I'm firmly in with the Unix design philosophy, which states that apps should do only one or two things, and do them well... which is one of the reasons I'm not too keen on 'jack of all trades' apps like Notion. I have Obsidian as one of my 3 core apps, for my permanent notes and the drafting stages of my long-form writing. The other two are Logseq, for my fleeting notes and outlining, and Todoist. Also... first! 😆
It's taken a couple years, and many failed experiments along the way, but I've finally come to appreciate your approach to using single purpose apps in your workflow. I purged my Todoist of everything I had collected that wasn't really a task and offloaded them into other services. I didn't realize how much less stress I would have when my todo list was no longer a constant reminder that "I need to clean up this mess". Seeing each app as a part in a much larger machine has indeed made it more enjoyable to work with each tool. I also see the benefit of flexibility with this approach. When a new app comes on market or my current one loses support, it'll be much easier to swap out the individual part then it will be to learn how to apply my workflow to a new multipurpose service. Thanks for your content. I appreciate you Carl.
Hi Carl, I see your new book is developing. I hope you include how you write and monitor your goals, and how you link them to projects (Evernote) and tasks (Todoist). Thank you!
@@Carl_Pullein Thank you, actually I am also interested in the strategy and philosophy. I do not find it easy to write a goal, link tasks in order to achieve it and measure the results consistently over time. It would be interesting if you can provide an example of such a system in your book.
@@ecar20100 Goals are a part of it. Everything needs to come from Areas of focus and goals are a way to inject some energy into getting an area of focus in balance.
Hi Carl! I have been implementing many of your workflow ideas and now strongly considering Ulysses. You mentioned using word as well for support when writing.I know from all your videos that you are in the Apple ecosystem. I’m wondering if you have chosen Word over Pages for a reason. I am struggling with my choices of writing tools. I spent hours exploring and setting up workflows. I have looped around to Todoist just because your workflow with Todoist is simple, clean and appreciate all your explanations🙏🏻
Hi Danielle, I don't use Word, although I do use Apple's Pages for writing my client feedback. I have a template for these and it needs to look professional.
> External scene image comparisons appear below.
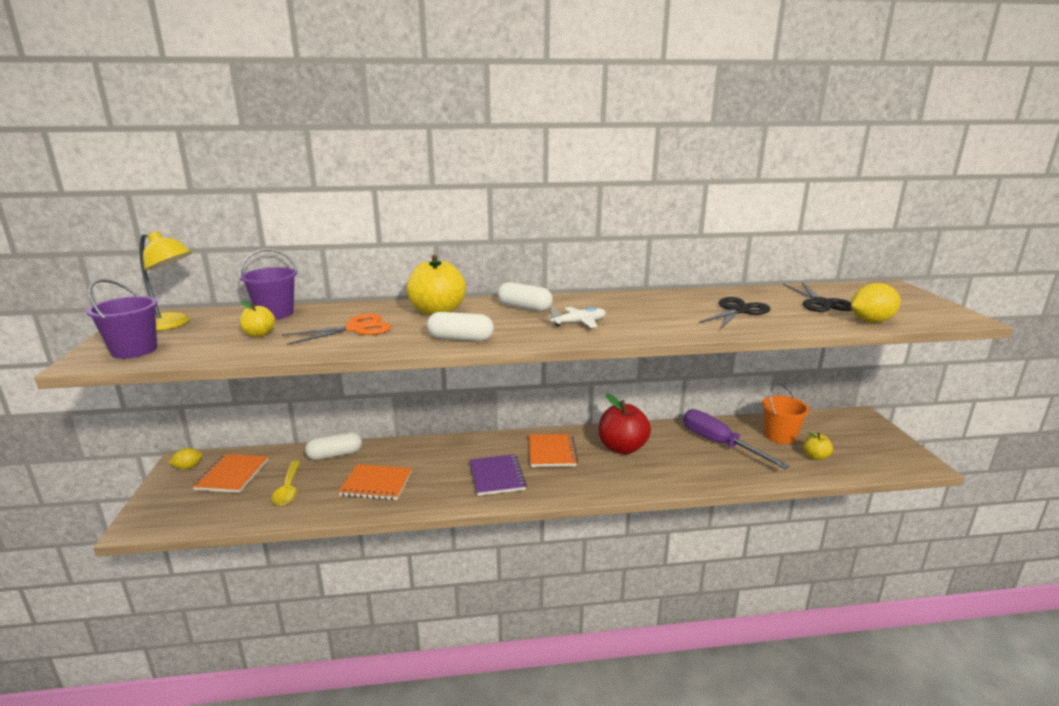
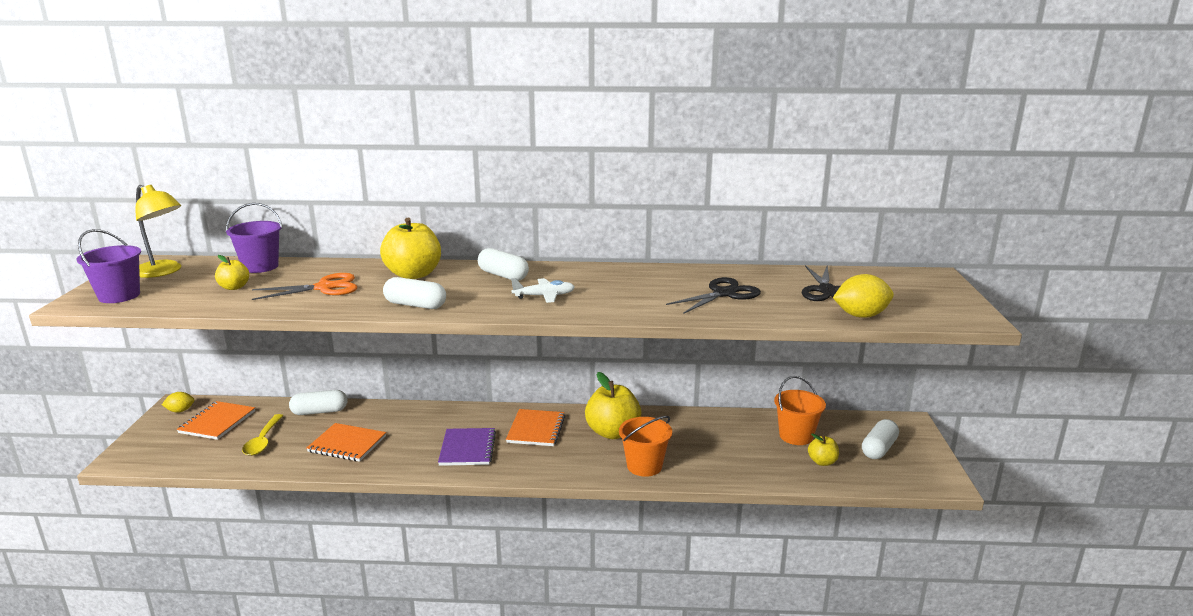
camera: 10 degrees right, 0 degrees up
red apple [599,393,651,454] -> yellow apple [585,372,641,439]
purple screwdriver [683,409,790,469] -> none
none -> orange bucket [619,416,672,477]
none -> white capsule [862,419,899,459]

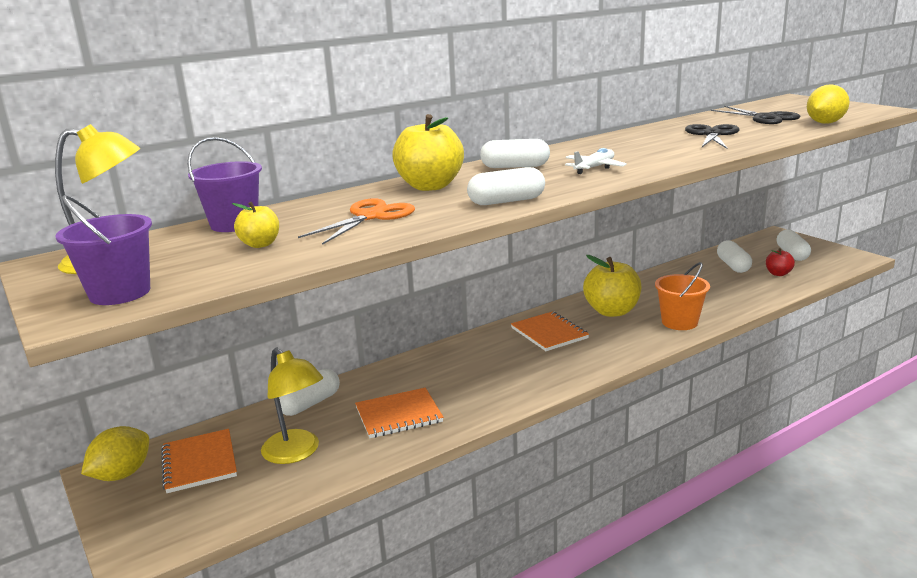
camera: 35 degrees left, 0 degrees up
yellow lemon [162,392,195,413] -> yellow lemon [81,426,149,481], size x1.68
yellow spoon [242,414,284,456] -> yellow lamp [261,348,323,464]
purple notebook [438,428,496,466] -> none
orange bucket [774,376,826,445] -> white capsule [717,240,752,273]
yellow apple [808,433,839,466] -> red apple [766,248,795,276]

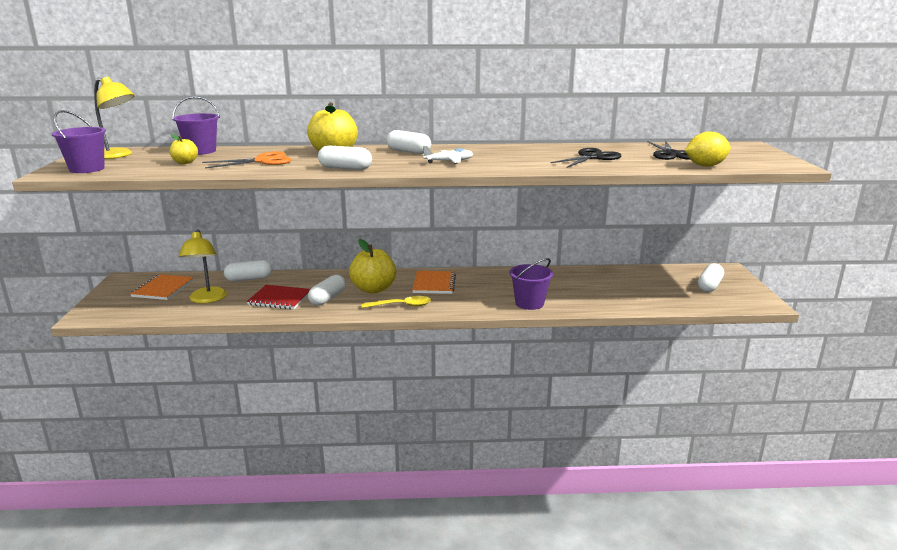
camera: 30 degrees right, 0 degrees up
yellow lemon [81,426,149,481] -> none
orange notebook [355,388,443,438] -> red notebook [247,285,310,309]
yellow apple [583,255,641,317] -> yellow apple moved to [349,239,396,294]
orange bucket [655,262,710,330] -> purple bucket [510,258,553,310]
white capsule [717,240,752,273] -> white capsule moved to [308,275,346,306]
red apple [766,248,795,276] -> none
none -> yellow spoon [362,296,431,308]

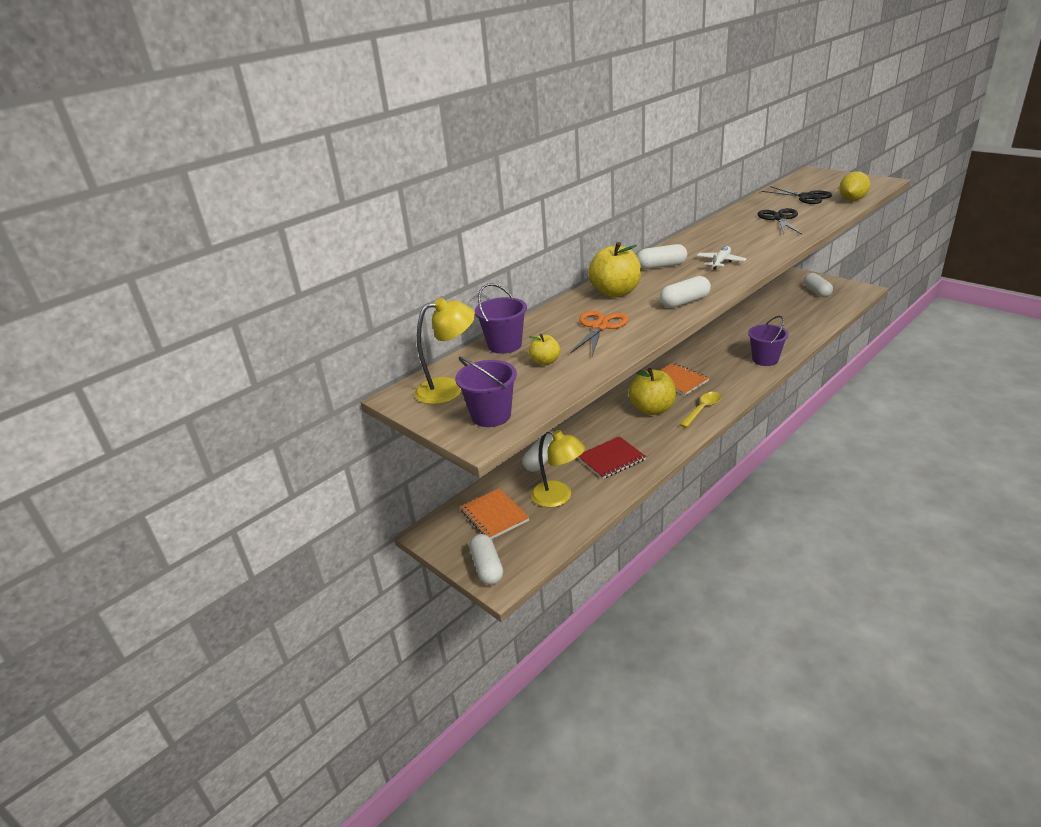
camera: 40 degrees left, 10 degrees up
white capsule [308,275,346,306] -> white capsule moved to [469,534,503,585]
@@Carl_Pullein Thanks to Ron B for this question - I was going to ask a similar one. But now in a slightly different way. I’m trying to cut down on the number of apps I use to streamline my workflow. You seem to work with Drafts, Evernote and also Apple Notes. And while I think I’m about to answer my own question - how do you differentiate the PURPOSE of these three (or more apps).
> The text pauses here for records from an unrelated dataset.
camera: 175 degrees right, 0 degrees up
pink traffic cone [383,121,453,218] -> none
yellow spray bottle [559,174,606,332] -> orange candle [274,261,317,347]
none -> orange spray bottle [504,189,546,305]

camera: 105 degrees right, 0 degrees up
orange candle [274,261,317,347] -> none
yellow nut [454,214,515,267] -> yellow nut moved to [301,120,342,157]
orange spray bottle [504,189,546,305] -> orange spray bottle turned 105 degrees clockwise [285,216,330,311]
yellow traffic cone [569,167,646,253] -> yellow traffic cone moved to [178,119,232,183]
@@skellyrocker Drafts is just a collection tool. I don't store notes in there. It's the fastest way to collect something (a task or idea) and distribute it to the right place. Apple Notes is a "toy" for me. I'm curious about what Apple is doing with it. Evernote is my go-to notes app. It's the workhorse behind almost everything I do.
Sadly, it's been twenty years since I used a Windows machine and I've never used an Android device. I'm not familiar with what is available in those worlds.
Depends on what your needs are. The Microsoft and Google ecosystems are pretty good overall, though Google needs supplementing on the notetaking front and a separate task manager. The mail, calendar and cloud storage are good. Mostly, it'd be a good idea to start with a basic ecosystem and a simple workflow, see what works, and where the pain points are. I'm mostly in the Microsoft ecosystem (but use fancier notetaking apps for convenience - OneNote would absolutely suffice for my needs) and have done really complex organizational schemes for my notes and tasks in OneNote, various other notetaking apps I've tried, and in Todoist and in Microsoft To Do. Turns out organization has costs, and adding extra layers of folders etc. to organize things makes stuff clunkier to operate. I've pared down task management a LOT to where my personal task management is a few lists and flagging emails, some teams use a team-specific Planner board, and I've done one workflow in Notion - even that doesn't really need to be there. Notes I'm still sorting out wrt stuff like capturing articles for reference and keeping a daily log of what needs to be done.
Bit waffly Carl. You hardly show the Ulysses screen or how you actually organised things within it. The part of Ulysses I am finding annoying is not being able to rename the drafts. More show, less tell might have been more useful.